Your task — Your reply should repeat, exactly, the line containing "Аденокарцинома молочной железы" and the rest of the material after it.
Data records Block Start
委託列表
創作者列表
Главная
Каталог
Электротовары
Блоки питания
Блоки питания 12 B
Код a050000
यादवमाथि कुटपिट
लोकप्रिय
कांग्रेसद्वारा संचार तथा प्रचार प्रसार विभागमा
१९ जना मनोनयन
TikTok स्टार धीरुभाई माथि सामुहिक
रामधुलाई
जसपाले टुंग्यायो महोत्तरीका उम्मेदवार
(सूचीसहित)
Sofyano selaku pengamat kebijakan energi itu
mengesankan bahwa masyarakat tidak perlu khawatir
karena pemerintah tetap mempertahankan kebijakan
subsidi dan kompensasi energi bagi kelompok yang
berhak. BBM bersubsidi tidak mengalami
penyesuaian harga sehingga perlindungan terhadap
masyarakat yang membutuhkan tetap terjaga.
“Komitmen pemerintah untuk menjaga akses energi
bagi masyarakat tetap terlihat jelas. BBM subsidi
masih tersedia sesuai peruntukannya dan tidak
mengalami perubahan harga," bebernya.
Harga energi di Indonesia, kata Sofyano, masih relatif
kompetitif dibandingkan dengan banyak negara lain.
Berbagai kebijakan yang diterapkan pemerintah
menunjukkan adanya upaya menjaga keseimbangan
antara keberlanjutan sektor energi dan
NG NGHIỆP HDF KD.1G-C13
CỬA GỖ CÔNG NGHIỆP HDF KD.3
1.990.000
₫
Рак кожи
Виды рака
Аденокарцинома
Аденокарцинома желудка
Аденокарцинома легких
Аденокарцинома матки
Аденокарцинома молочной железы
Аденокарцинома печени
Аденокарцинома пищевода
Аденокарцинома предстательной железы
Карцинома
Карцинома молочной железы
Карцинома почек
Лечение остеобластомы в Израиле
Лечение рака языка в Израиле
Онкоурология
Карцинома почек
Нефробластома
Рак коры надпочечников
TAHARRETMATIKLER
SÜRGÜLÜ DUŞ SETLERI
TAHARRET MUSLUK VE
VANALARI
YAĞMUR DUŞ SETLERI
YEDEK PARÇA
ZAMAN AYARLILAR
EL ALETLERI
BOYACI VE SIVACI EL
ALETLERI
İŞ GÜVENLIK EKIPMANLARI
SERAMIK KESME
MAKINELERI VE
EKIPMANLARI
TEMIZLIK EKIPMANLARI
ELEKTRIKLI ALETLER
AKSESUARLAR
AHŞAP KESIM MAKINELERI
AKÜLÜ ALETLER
Data records Block End
Result for this task —
Аденокарцинома молочной железы
Аденокарцинома печени
Аденокарцинома пищевода
Аденокарцинома предстательной железы
Карцинома
Карцинома молочной железы
Карцинома почек
Лечение остеобластомы в Израиле
Лечение рака языка в Израиле
Онкоурология
Карцинома почек
Нефробластома
Рак коры надпочечников
TAHARRETMATIKLER
SÜRGÜLÜ DUŞ SETLERI
TAHARRET MUSLUK VE
VANALARI
YAĞMUR DUŞ SETLERI
YEDEK PARÇA
ZAMAN AYARLILAR
EL ALETLERI
BOYACI VE SIVACI EL
ALETLERI
İŞ GÜVENLIK EKIPMANLARI
SERAMIK KESME
MAKINELERI VE
EKIPMANLARI
TEMIZLIK EKIPMANLARI
ELEKTRIKLI ALETLER
AKSESUARLAR
AHŞAP KESIM MAKINELERI
AKÜLÜ ALETLER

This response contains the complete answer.